What this ADR is NOT
- Not a reframe-to-pass. The gate moves to DIFFERENT, BigFleet-controllable metrics — it does not loosen a threshold on the same uncontrollable metric. Coverage strictly increases: hop 5 (node-state-update) was a real uncovered hole, and the success-ratio gate closes the materialization-throughput hole that latency+shortfall gates miss under ADR-0052 crediting. Each new gate trips on a genuine future regression of its hop.
- Not a definition change. ADR-0014/0017/0018/0028/0035 definitions stand; this changes the target shape and which metric the release verdict reads.
- Not a change to the system under test. Harness-only (
scaletest-runner+ profile YAML).pkg/decision,pkg/shard,pkg/operatorwire formats unchanged; static stability unchanged. - Not a scheduler cap.

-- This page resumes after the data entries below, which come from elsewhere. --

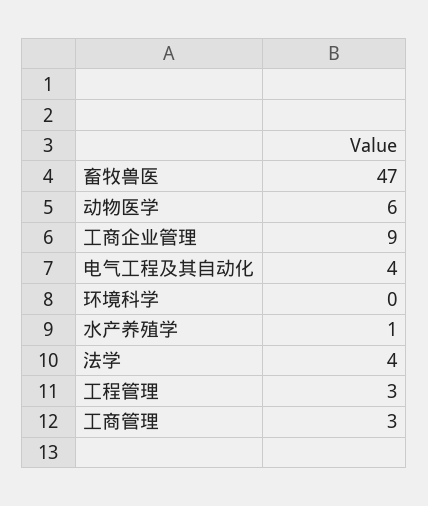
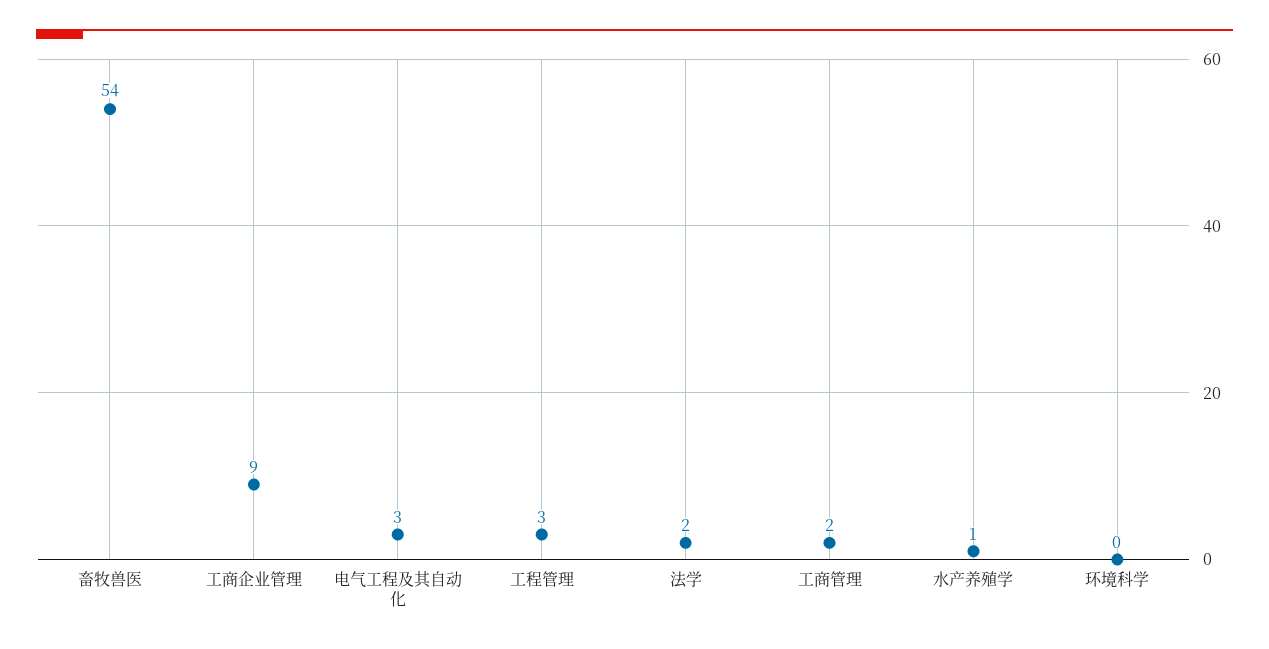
  {
-   "畜牧兽医": 47,
+   "畜牧兽医": 54,
-   "动物医学": 6,
    "工商企业管理": 9,
-   "电气工程及其自动化": 4,
+   "电气工程及其自动化": 3,
    "环境科学": 0,
    "水产养殖学": 1,
-   "法学": 4,
+   "法学": 2,
    "工程管理": 3,
-   "工商管理": 3
+   "工商管理": 2
  }

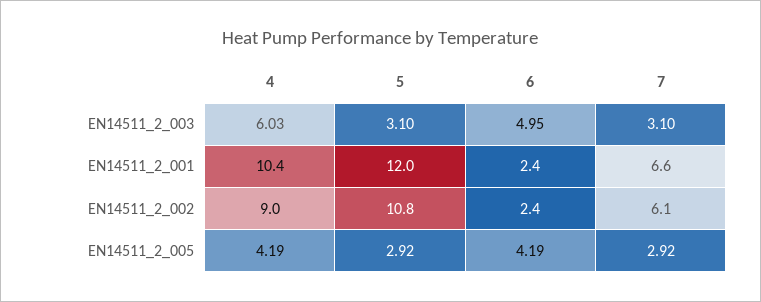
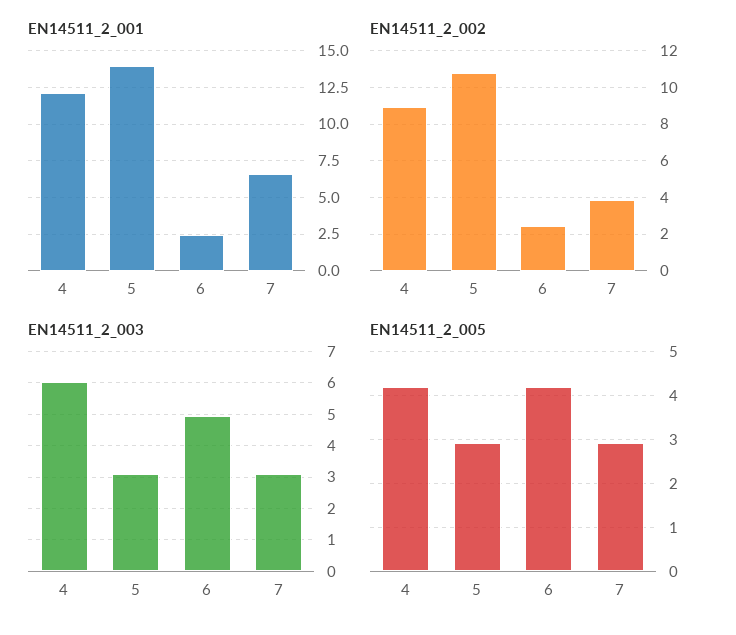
  {
    "EN14511_2_003": {
      "4": 6.03,
      "5": 3.1,
      "6": 4.95,
      "7": 3.1
    },
    "EN14511_2_001": {
-     "4": 10.4,
+     "4": 12,
-     "5": 12,
+     "5": 14,
      "6": 2.4,
      "7": 6.6
    },
    "EN14511_2_002": {
      "4": 9,
      "5": 10.8,
      "6": 2.4,
-     "7": 6.1
+     "7": 4
    },
    "EN14511_2_005": {
      "4": 4.19,
      "5": 2.92,
      "6": 4.19,
      "7": 2.92
    }
  }

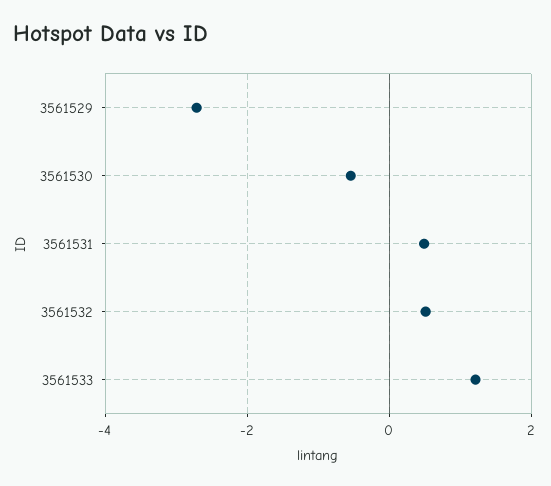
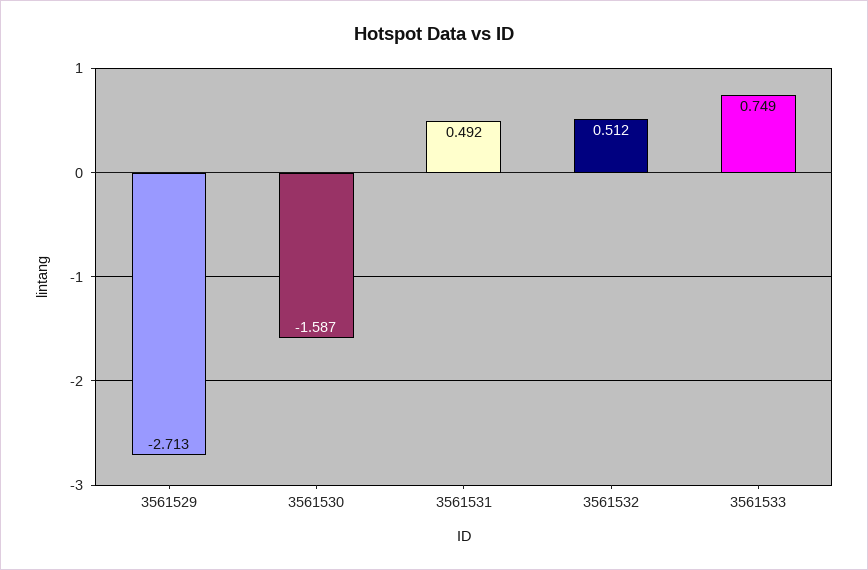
  {
    "3561529": -2.713,
-   "3561530": -0.6,
+   "3561530": -1.587,
    "3561531": 0.492,
    "3561532": 0.512,
-   "3561533": 1.2
+   "3561533": 0.749
  }

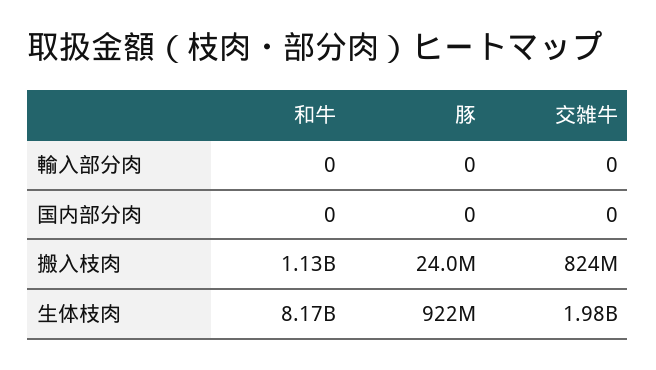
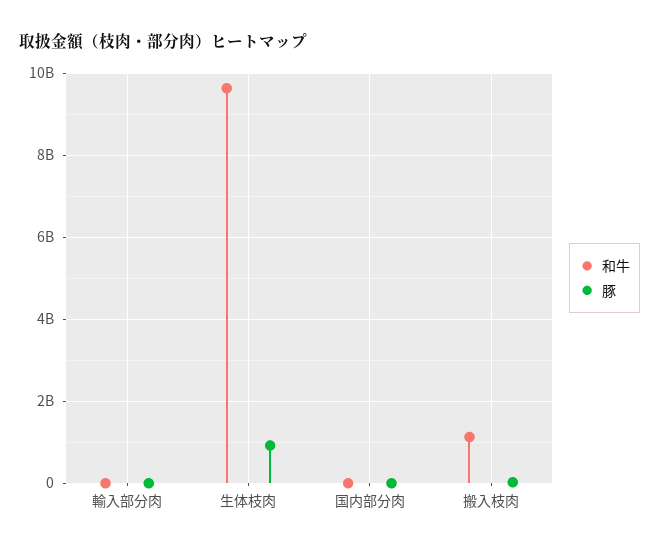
  {
    "和牛": {
      "輸入部分肉": 0,
      "国内部分肉": 0,
      "搬入枝肉": 1130000000,
-     "生体枝肉": 8170000000
+     "生体枝肉": 9600000000
    },
    "豚": {
      "輸入部分肉": 0,
      "国内部分肉": 0,
      "搬入枝肉": 24000000,
      "生体枝肉": 922000000
-   },
+   }
-   "交雑牛": {
-     "輸入部分肉": 0,
-     "国内部分肉": 0,
-     "搬入枝肉": 824000000,
-     "生体枝肉": 1980000000
-   }
  }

The end-to-end p99 stays uncapped and informational, per the author decision.
Validation
Climb the ladder (CLAUDE.md): make prevalidate (runner/profile compile + closed-loop sim) + the new pass() unit test -> go test ./test/scaletest/... + go build ./... + lint -> the devpod-side kind/dev-50 integration rung (confirm the four new gates appear GATED in summary.json, end-to-end p99 + raw-max appear but are NOT in the verdict, run passes on BigFleet’s deliverable; ratify the provisional posture numbers against the de-tailed actuals) -> re-greenlight uber-5k (#258).